Ansonsten ist ein Mann ein Mann, wenn er sich in Schwierigkeiten bringt und gleich aus eigener Kraft wieder befreit. Es gibt keine staatlichen Ordnungskräfte gegen Kredithaie, es gibt keine Schuldnerberatung, es gibt nichts als die eigene Kraft, den eigenen Willen und das Wissen, daß man aus jedem Scherbenhaufen einfach die zusammenpassenden Scherben wieder herauspicken kann und neu anfangen. Der Satz kommt gleich zweimal vor in dem Buch.

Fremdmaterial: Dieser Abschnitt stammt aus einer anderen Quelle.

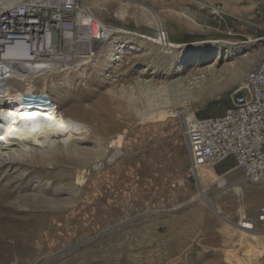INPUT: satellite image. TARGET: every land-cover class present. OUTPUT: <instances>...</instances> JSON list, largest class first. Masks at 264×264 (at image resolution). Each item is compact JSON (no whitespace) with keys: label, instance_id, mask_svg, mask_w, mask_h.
<instances>
[{"label":"rangeland","instance_id":"1","mask_svg":"<svg viewBox=\"0 0 264 264\" xmlns=\"http://www.w3.org/2000/svg\"><path fill=\"white\" fill-rule=\"evenodd\" d=\"M83 3L119 31L90 62L31 81L88 125L69 133L75 151L0 163V264H264V223L242 227L264 185L232 158L196 171L182 132L187 114H223L264 62V0ZM158 22L177 46L151 40ZM10 78L14 103L29 81Z\"/></svg>","mask_w":264,"mask_h":264},{"label":"built area","instance_id":"2","mask_svg":"<svg viewBox=\"0 0 264 264\" xmlns=\"http://www.w3.org/2000/svg\"><path fill=\"white\" fill-rule=\"evenodd\" d=\"M117 31L83 0H20L0 9V76L32 81L88 63ZM48 101L23 100L33 106ZM182 132L196 171L232 158L248 181L264 185V62L244 75L223 114L190 113ZM256 223H264V205L242 224L253 229Z\"/></svg>","mask_w":264,"mask_h":264},{"label":"bare ground","instance_id":"3","mask_svg":"<svg viewBox=\"0 0 264 264\" xmlns=\"http://www.w3.org/2000/svg\"><path fill=\"white\" fill-rule=\"evenodd\" d=\"M18 1L20 0H0V9ZM158 27L159 34L156 37H151V40L168 50L177 46L168 39L166 32L161 27V22H158ZM80 65L83 64L76 62L70 68L75 69ZM10 77L8 75L0 76V163L10 165L21 163L26 158L37 154L41 149L62 148L67 152L75 151V147L72 145L73 139L69 137V133L72 131L80 134L79 131L88 124L73 117L61 115L53 106L50 107L49 101L47 105L43 103L35 104L36 106L25 104L24 99L32 100L37 97L31 81L28 82V90L22 95L16 96L12 103L13 98L8 86ZM10 104L16 107L13 111L5 106ZM162 118L163 116L153 114L144 120ZM120 145L119 142H115L112 147L118 148ZM115 155L111 156L110 162L115 160ZM242 227L247 228L243 225Z\"/></svg>","mask_w":264,"mask_h":264}]
</instances>
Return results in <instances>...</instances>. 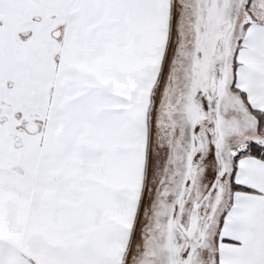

Gleich, wie undurchdacht die eigenen Träume sind, man muß sie verwirklichen. Sieht man am Ende, daß das doch nicht geht, sucht man sich etwas Neues.
Wichtig ist natürlich, daß man Freunde hat, vor allem solche mit einem grundsoliden Hintergrund, Ärzte, Architekten, die im Notfall einspringen. Da offenbar alle die gleichen Werbefilme im Kopf haben, zum Beispiel die von den glücklichen Freunden, die glückliche Chips knuspern, wird das kein Problem sein.
Werbung spielt ohnehin eine beträchtliche Rolle in diesem Buch, einer Autofirma mit Stern wird bedeutende Aussagekraft zugewiesen.
Arbeitsalltag, das tägliche Leben kommt in diesem Buch nicht vor. Es kommt überhaupt nichts vor, was dem Leben von irgend jemand auch nur im entferntesten ähnelt. Zu der Story über den hochbezahlten Journalisten, der rausflog und „vier Wochen nach seinem letzten Interview im Park Laub harkte“ schweigt man am besten. Man könnte höchstens anmerken, daß er ins Guinness-Buch der Rekorde eingehen wird als der Hartz-Vierler, dessen Antrag offenbar in Lichtgeschwindigkeit über die Schreibtische des zuständigen Jobcenters flutschte.
Warum der Roman in Berlin spielt, ist nicht ganz klar. Berlin kommt nicht wirklich vor. Wie alle Personen in diesem Buch ist es auf die Versatzstücke, hier die touristischen Highlights, reduziert. Großstadt muß allerdings sein, denn ein Fazit des Buchs ist auch, daß es sich auf dem Land glücklicher lebt. Dazu fällt einem nicht mal mehr das Guinness-Buch ein.
Ein Buch wie ein Road Movie, beswingt und bitter süß, wirbt man auf dem Umschlag.
'Bitter' stimmt, so bitter wie der inzwischen offenbar allseitige Neoliberalismus. Gallebitter.